ResNet50[28] was used as the basic model for deep learning feature extraction, and pre-training was conducted on the large-scale, well-annotated ImageNet dataset to automatically learn the differences between image features. The global maximum pooling layer was used to obtain the maximum value of the feature graph at each layer to convert the feature graph to the original value. All deep learning programs were implemented under the TensorFlow framework using an Intel Core i7-11700F processor and NVIDIA GeForce RTX 3060GPU. Its over-all architecture is shown in Fig. 2 .
Data pre-processing
The original data were randomly grouped in the ratio of 7:3 using the model_selection module in the sklearn library. Among the patients, 147 patients (including 54 pCR patients) were included in the training set for training and adjusting the model, and 64 patients (24 pCR patients) were included in the validation set for verifying the stability of the model. Z-score normalization of the overall data was conducted to convert the feature data of different orders of magnitude into the same order of magnitude to ensure the comparability between features and facilitate the subsequent application of screening algorithms.
$$Z=\frac{x-\stackrel{-}{x}}{s}$$
1
where x represents initial data, x ̅ represents the average number, and s represents the standard deviation.
Radiomics feature selection and radiomics score construction
The random forest-based recursive elimination algorithm and the least absolute shrinkage and selection operator (LASSO) of 10-fold cross validation were used to conduct dimensionality reduction in the training set; the dataset with the least cross-validated binomial bias was selected as the optimal feature set. The radiomics score (Rad-Score) and deep learning score (DL-Score) were constructed to achieve the best model.
$$Rad-Score (DL-Score) =intercept+\sum _{n=1}^{features}\left({feature}_{n}{Coef}_{n}\right)$$
2
where the intercept is the intercept obtained after fitting the training set data using the LASSOCV model, feature is the feature filtered by LASSO, Coef is the characteristic regression coefficient, and features denote the number of filtered features.
The machine learning classifier used in this study is Logistic Regression (LR), which avoids overfitting by choosing L2 regularization.
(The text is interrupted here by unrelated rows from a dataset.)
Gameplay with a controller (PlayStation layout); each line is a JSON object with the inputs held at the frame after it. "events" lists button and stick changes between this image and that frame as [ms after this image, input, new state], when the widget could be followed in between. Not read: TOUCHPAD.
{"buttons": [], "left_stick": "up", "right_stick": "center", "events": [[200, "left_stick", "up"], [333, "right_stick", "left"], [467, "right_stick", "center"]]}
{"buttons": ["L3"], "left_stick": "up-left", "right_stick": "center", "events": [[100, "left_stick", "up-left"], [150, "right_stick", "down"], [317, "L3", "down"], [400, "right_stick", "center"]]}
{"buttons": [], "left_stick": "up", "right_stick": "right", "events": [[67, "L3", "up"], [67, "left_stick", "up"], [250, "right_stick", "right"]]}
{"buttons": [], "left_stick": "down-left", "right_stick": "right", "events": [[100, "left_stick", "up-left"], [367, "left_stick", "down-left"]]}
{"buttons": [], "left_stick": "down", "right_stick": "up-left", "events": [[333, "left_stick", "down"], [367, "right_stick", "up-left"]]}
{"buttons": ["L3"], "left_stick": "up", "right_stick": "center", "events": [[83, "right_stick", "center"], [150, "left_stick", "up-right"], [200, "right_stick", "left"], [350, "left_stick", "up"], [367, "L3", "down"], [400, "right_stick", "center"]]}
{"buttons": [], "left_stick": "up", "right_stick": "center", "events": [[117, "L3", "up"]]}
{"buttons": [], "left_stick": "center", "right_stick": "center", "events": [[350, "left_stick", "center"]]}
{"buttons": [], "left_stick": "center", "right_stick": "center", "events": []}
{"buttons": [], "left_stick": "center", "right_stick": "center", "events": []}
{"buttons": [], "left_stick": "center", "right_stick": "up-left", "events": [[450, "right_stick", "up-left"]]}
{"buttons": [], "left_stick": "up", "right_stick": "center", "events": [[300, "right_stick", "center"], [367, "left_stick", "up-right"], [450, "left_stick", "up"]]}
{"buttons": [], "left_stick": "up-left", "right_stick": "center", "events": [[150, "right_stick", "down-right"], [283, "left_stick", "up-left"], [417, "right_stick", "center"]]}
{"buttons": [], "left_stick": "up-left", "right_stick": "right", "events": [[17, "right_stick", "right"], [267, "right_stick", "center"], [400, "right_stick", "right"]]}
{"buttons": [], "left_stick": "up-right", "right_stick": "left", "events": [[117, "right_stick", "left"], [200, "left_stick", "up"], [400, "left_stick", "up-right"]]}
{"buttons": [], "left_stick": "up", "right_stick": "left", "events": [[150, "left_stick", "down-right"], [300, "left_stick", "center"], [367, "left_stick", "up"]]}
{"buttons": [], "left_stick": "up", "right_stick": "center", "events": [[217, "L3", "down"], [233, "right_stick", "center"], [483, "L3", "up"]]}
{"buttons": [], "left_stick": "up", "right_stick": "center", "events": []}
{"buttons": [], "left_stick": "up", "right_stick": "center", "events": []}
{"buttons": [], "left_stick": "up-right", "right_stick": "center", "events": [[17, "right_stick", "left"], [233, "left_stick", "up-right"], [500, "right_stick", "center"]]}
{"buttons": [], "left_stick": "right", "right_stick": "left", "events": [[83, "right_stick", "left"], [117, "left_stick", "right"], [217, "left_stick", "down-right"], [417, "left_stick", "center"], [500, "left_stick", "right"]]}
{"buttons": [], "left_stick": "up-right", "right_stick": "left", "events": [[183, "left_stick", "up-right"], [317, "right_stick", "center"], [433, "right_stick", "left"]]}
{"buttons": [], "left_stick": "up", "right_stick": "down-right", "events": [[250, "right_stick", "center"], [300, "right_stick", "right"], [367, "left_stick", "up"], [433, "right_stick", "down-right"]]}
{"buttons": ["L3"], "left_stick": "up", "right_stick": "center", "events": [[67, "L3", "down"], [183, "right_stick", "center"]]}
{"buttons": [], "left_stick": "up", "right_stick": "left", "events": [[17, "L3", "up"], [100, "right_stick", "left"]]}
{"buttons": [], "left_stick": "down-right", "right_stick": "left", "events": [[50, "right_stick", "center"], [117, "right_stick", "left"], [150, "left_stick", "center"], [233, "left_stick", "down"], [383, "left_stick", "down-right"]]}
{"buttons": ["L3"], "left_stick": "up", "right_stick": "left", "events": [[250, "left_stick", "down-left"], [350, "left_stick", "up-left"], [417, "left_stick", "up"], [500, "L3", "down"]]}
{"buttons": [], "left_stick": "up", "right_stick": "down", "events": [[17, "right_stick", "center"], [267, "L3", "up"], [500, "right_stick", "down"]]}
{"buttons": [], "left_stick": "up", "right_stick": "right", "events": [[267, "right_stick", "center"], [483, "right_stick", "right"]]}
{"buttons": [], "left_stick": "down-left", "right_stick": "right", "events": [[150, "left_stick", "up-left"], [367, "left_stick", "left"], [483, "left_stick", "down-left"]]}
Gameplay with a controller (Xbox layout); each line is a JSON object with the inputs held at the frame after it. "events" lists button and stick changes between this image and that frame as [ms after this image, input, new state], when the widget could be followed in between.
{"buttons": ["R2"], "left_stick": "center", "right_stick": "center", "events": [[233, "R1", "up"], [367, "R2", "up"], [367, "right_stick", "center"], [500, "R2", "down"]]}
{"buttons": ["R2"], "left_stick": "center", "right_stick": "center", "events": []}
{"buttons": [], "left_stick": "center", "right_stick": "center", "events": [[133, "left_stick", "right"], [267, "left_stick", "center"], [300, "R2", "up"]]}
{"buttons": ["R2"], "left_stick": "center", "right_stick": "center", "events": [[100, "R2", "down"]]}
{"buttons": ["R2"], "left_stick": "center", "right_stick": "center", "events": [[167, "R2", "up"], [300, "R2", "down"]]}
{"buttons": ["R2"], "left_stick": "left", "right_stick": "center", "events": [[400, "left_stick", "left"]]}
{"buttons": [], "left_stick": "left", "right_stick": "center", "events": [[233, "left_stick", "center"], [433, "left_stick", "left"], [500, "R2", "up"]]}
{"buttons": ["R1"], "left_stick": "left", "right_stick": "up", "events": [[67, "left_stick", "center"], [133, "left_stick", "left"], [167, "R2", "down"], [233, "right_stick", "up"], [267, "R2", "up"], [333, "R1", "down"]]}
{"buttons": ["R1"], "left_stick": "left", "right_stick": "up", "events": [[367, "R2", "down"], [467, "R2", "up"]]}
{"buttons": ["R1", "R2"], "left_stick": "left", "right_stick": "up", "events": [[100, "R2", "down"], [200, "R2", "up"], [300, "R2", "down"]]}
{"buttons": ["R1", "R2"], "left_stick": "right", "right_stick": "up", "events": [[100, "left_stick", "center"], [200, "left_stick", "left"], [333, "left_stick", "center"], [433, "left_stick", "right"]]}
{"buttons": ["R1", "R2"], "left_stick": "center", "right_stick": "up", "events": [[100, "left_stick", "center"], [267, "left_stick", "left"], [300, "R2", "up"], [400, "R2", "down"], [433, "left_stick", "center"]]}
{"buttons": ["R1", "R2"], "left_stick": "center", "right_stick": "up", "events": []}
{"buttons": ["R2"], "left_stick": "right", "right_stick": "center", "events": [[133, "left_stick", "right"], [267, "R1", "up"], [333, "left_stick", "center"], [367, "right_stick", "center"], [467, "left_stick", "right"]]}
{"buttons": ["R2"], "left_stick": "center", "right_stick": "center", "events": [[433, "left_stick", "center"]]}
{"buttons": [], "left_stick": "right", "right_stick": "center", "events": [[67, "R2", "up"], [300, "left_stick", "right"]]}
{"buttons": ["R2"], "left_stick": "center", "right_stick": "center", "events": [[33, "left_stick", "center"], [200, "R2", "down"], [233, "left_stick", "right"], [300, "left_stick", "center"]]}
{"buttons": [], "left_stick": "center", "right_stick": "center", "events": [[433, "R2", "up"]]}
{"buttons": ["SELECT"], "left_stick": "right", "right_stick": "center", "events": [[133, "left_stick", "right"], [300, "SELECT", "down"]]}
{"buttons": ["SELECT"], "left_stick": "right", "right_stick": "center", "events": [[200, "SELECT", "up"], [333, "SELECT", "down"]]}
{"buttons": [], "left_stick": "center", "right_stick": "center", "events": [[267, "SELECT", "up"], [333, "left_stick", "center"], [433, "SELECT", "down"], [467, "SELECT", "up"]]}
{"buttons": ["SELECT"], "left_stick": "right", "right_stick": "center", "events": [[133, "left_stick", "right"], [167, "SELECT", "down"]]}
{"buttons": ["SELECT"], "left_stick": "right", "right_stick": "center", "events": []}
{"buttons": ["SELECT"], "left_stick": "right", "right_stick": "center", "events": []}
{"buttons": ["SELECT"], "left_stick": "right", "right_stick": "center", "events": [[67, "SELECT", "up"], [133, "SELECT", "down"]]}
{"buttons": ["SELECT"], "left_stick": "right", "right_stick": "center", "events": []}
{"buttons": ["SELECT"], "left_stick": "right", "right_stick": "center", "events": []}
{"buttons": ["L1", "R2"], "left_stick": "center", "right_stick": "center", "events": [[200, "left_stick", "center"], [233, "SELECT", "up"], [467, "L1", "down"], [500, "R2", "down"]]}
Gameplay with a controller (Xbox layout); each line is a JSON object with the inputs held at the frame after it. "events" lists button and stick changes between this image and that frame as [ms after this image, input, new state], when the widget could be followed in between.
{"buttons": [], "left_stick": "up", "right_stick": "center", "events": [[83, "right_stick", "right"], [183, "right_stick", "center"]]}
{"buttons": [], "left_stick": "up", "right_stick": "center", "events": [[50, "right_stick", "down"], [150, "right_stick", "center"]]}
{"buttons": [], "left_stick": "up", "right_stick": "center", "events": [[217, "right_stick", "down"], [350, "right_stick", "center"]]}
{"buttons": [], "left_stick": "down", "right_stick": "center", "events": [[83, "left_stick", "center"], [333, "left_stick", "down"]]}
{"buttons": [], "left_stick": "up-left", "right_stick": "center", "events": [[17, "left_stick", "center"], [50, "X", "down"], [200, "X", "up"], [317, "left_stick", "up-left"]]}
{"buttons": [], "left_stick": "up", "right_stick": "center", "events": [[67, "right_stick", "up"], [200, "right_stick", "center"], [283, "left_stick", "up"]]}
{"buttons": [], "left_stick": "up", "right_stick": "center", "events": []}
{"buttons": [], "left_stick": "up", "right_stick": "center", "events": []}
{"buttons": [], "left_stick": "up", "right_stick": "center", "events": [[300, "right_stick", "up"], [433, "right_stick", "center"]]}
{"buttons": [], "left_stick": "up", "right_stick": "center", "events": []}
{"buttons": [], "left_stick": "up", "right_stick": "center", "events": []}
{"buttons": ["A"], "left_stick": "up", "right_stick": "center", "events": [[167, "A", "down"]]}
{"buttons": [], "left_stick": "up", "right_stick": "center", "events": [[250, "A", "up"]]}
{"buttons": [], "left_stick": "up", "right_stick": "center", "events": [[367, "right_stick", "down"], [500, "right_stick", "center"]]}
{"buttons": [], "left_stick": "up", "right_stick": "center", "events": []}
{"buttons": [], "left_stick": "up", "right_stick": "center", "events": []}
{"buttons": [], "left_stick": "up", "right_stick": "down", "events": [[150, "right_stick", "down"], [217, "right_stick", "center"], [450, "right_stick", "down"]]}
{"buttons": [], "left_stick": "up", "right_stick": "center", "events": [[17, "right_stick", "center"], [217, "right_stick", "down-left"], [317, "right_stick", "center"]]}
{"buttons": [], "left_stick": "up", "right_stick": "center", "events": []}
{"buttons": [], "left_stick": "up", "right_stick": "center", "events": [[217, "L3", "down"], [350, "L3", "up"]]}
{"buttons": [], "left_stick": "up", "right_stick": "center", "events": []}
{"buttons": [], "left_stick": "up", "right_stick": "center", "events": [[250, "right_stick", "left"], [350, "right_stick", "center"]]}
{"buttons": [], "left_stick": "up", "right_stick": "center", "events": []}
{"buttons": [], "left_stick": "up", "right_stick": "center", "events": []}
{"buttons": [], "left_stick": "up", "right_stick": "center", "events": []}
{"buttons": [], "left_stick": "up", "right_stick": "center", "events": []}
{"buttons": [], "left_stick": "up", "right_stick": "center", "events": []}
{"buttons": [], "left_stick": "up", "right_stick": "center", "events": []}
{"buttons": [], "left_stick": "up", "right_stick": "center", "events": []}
As the samples of the pCR and NpCR groups were not balanced, we used the class_weight = “balanced” attribute to balance the weight of the two types of samples. The receiver operating characteristic curve (ROC), area under the curve (AUC), accuracy, specificity, sensitivity, positive predictive value, and negative predictive value were calculated to evaluate the performance of the model. The 95% confidence interval (CI) of the AUC was obtained through 1000 re-sampling, and the Delong test was used to compare the differences between different models of AUC. The calibration capability of the model was checked by a calibration curve. Finally, decision curve analysis (DCA) was used to calculate the standard net income under the probability of 0–1 threshold to evaluate the clinical value of the model.
Statistics analysis
Statistical analysis was performed using SPSS 23.0 (IBM SPSS) software. Quantitative data conforming to a normal distribution are expressed as the mean ± SD, and independent sample t-test was used for comparison between groups. Data that did not conform to a normal distribution were represented by M(Q1, Q3), and the Mann–Whitney U test was used for comparison between groups. Qualitative data are represented as examples, and the Chi-square test was used for comparison between groups. P-values < 0.05 were considered to indicate a significant difference.